In 1940, under President Franklin D. Roosevelt, a smokejumping training program was founded near Seeley Lake, 60 miles outside of Missoula. The next month, Rufus Robinson and Earl Cooley made history when they jumped the Marten Creek fire in the Nez Perce National Forest in Idaho.

“Those guys are legends. They set the bar high, but the evolution of smokejumping since then has been a series of leaps and bounds,” said McClanahan, who served in the 82nd Airborne Division of the U.S. Army for four years after graduating from Washington State University.

McClanahan has trained eight rookie classes of Region 1 smokejumpers, so he understands the skills needed to be an effective rapid response for initial attack suppression in chaotic situations.

“With the improvements in the technology that we have access to, especially with parachutes, smokejumpers have been able to adapt and evolve our effectiveness at getting into tight spots with the right tools at the right time,” he said.

To become a smokejumper, you have to be technically proficient, physically capable and brave, but McClanahan emphasizes other qualities that are essential to modern day fire suppression. “Communication, leadership and teamwork,” he says with confidence. “I learned that from a lot of my badass women mentors.”

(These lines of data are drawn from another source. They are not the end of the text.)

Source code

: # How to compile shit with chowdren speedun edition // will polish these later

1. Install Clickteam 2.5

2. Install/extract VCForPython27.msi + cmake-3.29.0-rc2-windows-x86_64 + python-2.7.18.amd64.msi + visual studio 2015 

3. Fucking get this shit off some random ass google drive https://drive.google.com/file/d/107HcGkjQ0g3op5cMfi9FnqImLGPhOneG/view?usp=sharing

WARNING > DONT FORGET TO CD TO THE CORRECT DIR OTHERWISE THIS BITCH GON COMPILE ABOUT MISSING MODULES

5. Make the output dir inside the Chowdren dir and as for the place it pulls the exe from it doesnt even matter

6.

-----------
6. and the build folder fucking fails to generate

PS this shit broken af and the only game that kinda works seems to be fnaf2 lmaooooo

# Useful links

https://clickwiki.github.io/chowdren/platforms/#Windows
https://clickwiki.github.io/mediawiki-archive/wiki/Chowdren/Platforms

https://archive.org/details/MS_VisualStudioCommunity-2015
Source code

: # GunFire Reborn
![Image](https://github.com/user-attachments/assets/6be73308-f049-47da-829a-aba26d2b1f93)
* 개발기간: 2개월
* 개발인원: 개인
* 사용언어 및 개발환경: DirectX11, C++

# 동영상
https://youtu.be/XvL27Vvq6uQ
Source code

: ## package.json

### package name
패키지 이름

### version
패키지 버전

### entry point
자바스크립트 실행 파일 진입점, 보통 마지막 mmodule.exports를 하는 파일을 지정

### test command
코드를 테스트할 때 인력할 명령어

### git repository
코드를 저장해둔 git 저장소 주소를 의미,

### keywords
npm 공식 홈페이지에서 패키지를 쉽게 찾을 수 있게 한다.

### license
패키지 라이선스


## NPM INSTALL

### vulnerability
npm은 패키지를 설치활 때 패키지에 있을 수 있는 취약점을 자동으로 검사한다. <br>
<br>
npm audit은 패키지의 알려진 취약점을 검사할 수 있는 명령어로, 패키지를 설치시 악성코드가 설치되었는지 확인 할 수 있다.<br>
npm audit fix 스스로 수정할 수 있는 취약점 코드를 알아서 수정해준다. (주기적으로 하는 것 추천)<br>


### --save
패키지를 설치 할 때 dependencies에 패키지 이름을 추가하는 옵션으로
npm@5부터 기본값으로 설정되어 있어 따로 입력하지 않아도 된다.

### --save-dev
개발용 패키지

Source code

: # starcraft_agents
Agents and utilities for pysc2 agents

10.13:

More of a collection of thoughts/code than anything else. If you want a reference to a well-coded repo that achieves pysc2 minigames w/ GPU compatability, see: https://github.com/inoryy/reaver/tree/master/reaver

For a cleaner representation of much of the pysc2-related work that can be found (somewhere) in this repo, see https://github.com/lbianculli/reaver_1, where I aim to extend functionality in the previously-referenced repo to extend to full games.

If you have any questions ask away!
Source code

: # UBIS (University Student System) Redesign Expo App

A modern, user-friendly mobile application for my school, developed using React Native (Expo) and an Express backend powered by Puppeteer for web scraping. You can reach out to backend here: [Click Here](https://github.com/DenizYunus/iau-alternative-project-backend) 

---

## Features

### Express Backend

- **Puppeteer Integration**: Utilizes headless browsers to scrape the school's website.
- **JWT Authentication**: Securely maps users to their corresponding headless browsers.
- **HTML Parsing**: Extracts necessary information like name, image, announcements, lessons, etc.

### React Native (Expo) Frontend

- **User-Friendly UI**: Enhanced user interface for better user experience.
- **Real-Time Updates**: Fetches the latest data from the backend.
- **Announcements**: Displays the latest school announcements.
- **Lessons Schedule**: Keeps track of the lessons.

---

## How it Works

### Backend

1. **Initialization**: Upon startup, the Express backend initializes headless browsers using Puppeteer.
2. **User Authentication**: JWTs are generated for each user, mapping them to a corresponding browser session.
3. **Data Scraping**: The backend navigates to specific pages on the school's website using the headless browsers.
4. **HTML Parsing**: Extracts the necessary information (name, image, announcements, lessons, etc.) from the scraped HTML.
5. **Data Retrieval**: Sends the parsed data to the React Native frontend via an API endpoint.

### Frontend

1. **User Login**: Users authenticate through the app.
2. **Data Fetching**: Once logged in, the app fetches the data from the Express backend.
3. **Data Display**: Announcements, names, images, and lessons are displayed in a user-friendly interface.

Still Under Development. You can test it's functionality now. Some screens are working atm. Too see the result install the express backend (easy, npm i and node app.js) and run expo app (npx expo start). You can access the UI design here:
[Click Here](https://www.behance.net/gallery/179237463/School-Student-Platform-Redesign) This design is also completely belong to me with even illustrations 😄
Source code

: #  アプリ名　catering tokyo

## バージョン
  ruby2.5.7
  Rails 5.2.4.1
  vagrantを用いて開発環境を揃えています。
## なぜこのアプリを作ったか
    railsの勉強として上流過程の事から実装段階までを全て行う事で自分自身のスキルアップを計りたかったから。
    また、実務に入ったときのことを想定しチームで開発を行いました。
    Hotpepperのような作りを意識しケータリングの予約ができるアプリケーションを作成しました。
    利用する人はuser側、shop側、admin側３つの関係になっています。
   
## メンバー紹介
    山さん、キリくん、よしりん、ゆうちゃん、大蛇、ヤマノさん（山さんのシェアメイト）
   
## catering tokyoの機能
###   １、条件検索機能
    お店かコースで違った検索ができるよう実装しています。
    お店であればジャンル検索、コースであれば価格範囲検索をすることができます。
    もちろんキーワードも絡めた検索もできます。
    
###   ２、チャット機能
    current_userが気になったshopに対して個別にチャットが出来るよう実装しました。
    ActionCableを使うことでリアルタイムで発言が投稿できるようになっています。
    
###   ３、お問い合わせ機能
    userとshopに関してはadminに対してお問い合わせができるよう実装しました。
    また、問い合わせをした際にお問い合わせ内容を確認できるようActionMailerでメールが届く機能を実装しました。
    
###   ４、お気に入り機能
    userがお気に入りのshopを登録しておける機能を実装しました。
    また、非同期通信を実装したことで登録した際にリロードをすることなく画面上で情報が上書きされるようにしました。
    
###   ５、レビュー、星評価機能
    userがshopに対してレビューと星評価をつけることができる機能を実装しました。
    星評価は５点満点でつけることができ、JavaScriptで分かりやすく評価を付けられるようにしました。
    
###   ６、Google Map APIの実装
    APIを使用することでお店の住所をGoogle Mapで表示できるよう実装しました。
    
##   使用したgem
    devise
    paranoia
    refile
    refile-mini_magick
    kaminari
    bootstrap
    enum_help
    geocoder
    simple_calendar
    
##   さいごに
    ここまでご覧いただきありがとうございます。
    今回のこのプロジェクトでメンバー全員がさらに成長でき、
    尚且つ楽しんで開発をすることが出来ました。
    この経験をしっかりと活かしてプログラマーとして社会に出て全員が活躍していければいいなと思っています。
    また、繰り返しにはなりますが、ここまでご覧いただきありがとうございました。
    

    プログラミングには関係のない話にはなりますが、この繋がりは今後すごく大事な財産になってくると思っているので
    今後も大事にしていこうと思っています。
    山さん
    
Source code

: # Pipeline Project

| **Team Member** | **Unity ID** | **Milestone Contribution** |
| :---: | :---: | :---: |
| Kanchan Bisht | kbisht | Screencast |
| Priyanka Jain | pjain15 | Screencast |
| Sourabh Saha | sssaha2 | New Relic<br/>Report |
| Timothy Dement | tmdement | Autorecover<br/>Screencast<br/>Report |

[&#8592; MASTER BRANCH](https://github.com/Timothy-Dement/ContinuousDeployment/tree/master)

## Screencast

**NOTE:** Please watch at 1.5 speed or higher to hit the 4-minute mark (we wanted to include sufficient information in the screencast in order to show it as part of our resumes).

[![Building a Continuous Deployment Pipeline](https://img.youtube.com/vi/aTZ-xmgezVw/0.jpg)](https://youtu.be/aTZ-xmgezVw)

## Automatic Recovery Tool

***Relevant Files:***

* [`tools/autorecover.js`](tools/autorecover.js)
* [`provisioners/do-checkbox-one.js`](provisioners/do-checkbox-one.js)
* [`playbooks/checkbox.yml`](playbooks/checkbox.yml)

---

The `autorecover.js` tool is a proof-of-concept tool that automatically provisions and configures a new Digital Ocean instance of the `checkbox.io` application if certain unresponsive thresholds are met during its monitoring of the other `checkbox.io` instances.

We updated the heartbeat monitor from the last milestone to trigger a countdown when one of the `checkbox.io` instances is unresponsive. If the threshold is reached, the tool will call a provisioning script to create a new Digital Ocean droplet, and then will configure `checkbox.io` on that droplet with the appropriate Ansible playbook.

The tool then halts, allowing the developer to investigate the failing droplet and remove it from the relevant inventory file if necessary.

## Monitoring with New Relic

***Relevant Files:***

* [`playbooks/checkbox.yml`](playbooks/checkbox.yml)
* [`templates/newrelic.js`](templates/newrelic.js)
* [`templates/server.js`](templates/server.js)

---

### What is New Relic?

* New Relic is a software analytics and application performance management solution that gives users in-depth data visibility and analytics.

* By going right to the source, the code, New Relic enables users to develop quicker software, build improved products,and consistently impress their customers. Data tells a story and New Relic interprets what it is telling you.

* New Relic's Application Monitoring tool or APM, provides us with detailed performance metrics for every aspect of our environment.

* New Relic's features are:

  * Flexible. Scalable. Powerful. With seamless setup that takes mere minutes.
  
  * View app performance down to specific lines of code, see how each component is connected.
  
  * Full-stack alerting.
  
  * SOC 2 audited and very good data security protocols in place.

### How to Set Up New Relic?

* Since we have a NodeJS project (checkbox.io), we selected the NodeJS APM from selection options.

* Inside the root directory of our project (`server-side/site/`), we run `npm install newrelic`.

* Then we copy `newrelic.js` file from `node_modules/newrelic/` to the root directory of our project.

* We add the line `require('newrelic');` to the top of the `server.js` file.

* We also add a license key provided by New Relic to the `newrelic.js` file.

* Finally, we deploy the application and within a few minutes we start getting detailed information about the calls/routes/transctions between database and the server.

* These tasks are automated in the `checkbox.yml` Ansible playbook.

“You got to understand, we’re dropping into places we’ve never been before. In most cases, like the Miles City fire this July, we’re working with private landowners, ranchers on ATVs, local fire departments in dynamic, stressful situations. We call them urban-interface zones,” he said, referring to his role providing logistical support to the next generation of smokejumpers battling a part of the Lodgepole Complex fire.

That conflagration burned more than 270,000 acres and was one of the nation’s biggest during this wildfire season.

McClanahan is quick to concede that smokejumpers cannot do their job as effectively without local knowledge and support from local parties. “We have the technical knowledge that we need to communicate as effectively as possible, setting up viable strategies and forming instant teamwork networks. But first thing we do, we’re out there making friends.”

With a wry smile, McClanahan jokes that smokejumpers might be a government entity that actually works. “We strive to be a small, yet effective unit that works with and alongside citizens to protect life and value, and we continue to improve our methods. And we only show up when you need us.”

With approximately 440 smokejumpers currently in the U.S., McClanahan says that he thinks smokejumping is in good hands. Despite ongoing debates about the appropriateness of fire suppression as a core strategy, smokejumpers will continue to be on the front lines using whatever resources they have at their disposal to solve problems on a short timescale under pressure.

“That’s one thing you learn when you see a lot of fires up close—you learn how to pivot, how to adapt, how to evolve in rapidly changing circumstances,” he said.

With numerous wildfires currently burning in western Montana, Region 1 smokejumpers based out of Missoula, West Yellowstone and Grangeville, Idaho, will be on the front lines for the foreseeable future.

When asked about what he will miss most about jumping out of planes for a living, McClanahan says it will be the camaraderie. “Sure there is a sacrifice—being away for extended periods of time—but I’m lucky to be part of group of guys who,” he pauses and thinks, then says, “a group of guys who know how to get things done.”